「就職のために」ではなく「就職に向けて」大学で手に職を付ける
[教育]2014年10月23日(木)
教育先進国とされるフィンランドでは、高校から「学問コース」と「職業コース」とに分かれ、またそれぞれのコースに大学が用意されています。(※一部、大まかな表現をしています。)
今月から文科省により、「職業コース」の大学を日本に作るための審議会が始まりました。
「実践的な職業教育を行う新たな高等教育機関の制度化に関する有識者会議」です。
審議委員から提出された資料が、やや過激ですが面白いです。
(以下、抜粋)
●Gの世界(グローバル経済圏)とLの世界(ローカル経済圏)
●Lの大学の職業大学化⇒Lの労働生産性(≒賃金)向上⇒Lの労働力不足解消⇒社会全体の生産性・効率性(≒賃金と安定雇用)の改善
●教員の選定方法:
・民間企業の「実務経験者」から選抜
・文系の学問ライン(Lの大学には従来の文系学部はほとんど不要)の教授には、辞めてもらうか、職業訓練教員としての訓練・再教育を受けてもらう
・理系の学問ラインでGの世界で通用する見込みのなくなった教授も同様
●経営・経済学部では、「マイケルポーター、戦略論」ではなく「簿記・会計、弥生会計ソフトの使い方」を
私も、この考えに同意します。
いまの時代、大学生の全員が「学問」をするために入学しているわけではなく、就職の前段階として入学している人も多いと思います。

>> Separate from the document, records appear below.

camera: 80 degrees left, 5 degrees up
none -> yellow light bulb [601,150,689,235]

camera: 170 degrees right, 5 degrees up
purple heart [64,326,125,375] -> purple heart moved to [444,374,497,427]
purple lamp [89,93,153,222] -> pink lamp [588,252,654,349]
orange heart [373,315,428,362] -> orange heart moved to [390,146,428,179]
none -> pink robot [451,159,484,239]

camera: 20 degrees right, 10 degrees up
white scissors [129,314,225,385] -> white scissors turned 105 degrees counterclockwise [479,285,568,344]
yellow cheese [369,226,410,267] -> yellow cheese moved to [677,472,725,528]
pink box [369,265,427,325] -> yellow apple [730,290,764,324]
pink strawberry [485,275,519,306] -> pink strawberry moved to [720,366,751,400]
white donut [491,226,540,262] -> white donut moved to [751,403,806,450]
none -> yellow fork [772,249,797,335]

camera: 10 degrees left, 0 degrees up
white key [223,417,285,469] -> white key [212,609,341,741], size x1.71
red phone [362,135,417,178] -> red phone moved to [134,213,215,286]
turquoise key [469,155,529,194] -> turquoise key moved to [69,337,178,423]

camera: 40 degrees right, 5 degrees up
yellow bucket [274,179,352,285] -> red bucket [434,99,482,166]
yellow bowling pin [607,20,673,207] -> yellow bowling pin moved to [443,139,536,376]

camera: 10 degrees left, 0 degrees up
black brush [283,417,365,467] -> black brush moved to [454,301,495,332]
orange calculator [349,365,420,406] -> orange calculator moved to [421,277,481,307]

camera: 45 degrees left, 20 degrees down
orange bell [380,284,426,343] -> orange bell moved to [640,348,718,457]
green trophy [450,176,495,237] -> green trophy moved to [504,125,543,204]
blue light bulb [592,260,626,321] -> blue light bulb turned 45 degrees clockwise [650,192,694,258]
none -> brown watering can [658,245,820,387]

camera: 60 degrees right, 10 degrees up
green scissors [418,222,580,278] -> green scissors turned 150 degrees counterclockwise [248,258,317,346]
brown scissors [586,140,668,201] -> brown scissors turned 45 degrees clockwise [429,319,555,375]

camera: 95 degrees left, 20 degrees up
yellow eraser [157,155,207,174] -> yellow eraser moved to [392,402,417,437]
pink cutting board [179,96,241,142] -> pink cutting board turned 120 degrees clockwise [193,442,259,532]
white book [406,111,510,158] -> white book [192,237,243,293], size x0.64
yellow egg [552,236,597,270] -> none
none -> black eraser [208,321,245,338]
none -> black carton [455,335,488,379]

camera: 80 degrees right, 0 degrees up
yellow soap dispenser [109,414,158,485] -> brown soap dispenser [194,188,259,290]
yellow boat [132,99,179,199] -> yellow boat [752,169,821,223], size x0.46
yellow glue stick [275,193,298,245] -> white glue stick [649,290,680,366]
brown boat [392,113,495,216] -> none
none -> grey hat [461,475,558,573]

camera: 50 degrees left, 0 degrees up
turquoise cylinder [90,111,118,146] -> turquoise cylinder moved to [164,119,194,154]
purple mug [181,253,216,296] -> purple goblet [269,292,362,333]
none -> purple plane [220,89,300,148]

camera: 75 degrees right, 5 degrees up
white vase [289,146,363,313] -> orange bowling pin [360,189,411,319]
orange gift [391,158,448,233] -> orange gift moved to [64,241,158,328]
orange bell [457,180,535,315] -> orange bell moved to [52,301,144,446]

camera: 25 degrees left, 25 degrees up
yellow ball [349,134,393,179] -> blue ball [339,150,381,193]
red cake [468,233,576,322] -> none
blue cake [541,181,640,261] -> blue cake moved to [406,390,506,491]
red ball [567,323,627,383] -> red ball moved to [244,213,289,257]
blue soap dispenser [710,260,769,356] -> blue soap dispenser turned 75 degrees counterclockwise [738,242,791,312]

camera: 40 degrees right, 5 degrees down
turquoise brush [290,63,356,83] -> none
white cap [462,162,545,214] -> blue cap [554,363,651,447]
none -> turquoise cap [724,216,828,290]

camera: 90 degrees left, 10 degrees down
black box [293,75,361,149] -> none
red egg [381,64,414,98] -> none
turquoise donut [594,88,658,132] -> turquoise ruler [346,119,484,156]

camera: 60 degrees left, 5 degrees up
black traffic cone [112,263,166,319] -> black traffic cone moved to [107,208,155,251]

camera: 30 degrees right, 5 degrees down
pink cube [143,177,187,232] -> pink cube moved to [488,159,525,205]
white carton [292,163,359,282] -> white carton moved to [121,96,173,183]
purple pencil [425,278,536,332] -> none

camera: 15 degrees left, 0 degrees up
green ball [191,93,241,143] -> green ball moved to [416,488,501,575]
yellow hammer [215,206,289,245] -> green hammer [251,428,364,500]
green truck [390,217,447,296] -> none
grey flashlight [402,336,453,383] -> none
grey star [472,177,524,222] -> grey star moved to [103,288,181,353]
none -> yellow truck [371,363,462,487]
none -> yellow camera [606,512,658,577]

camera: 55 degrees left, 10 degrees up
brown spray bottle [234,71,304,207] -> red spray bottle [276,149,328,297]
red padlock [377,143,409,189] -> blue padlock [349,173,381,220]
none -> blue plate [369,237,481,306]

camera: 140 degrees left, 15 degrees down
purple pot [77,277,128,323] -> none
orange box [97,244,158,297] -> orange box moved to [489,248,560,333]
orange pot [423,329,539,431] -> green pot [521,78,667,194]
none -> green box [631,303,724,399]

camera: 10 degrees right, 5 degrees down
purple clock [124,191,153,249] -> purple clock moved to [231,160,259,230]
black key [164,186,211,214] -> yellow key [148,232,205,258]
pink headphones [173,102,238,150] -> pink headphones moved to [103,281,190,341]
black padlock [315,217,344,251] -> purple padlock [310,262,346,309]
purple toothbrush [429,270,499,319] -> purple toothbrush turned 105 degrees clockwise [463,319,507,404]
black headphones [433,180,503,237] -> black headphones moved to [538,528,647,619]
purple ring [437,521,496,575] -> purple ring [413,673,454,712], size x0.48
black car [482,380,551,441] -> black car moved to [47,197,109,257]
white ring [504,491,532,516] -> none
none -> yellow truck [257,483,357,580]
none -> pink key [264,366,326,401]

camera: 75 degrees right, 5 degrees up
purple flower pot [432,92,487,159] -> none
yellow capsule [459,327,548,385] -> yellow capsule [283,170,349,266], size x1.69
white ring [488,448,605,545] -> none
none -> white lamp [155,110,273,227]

身の入らない学問を(単位上で)修めるために通うよりは、社会に出て必要となる実務スキルを学ぶ方が、学生にとっても社会にとっても有意義だと思います。(資料で述べられているように、それによって会社の新入社員育成コストの節約にもなります。)
子供に「就職のためにとりあえず大学に行っとけ」と言う代わりに、「就職に向けて大学で手に職を付けろ」(or「学問がやりたいなら大学に行け」)と言えるようになるわけです。
実際にフィンランドでは、「学問コース」よりも「職業コース」が人気とのことで、「学問コース」の大学を出て会社に勤めた人よりも、「職業コース」の大学を出た人の賃金の方が高い例もあるようです。
今後の制度化が非常に楽しみです。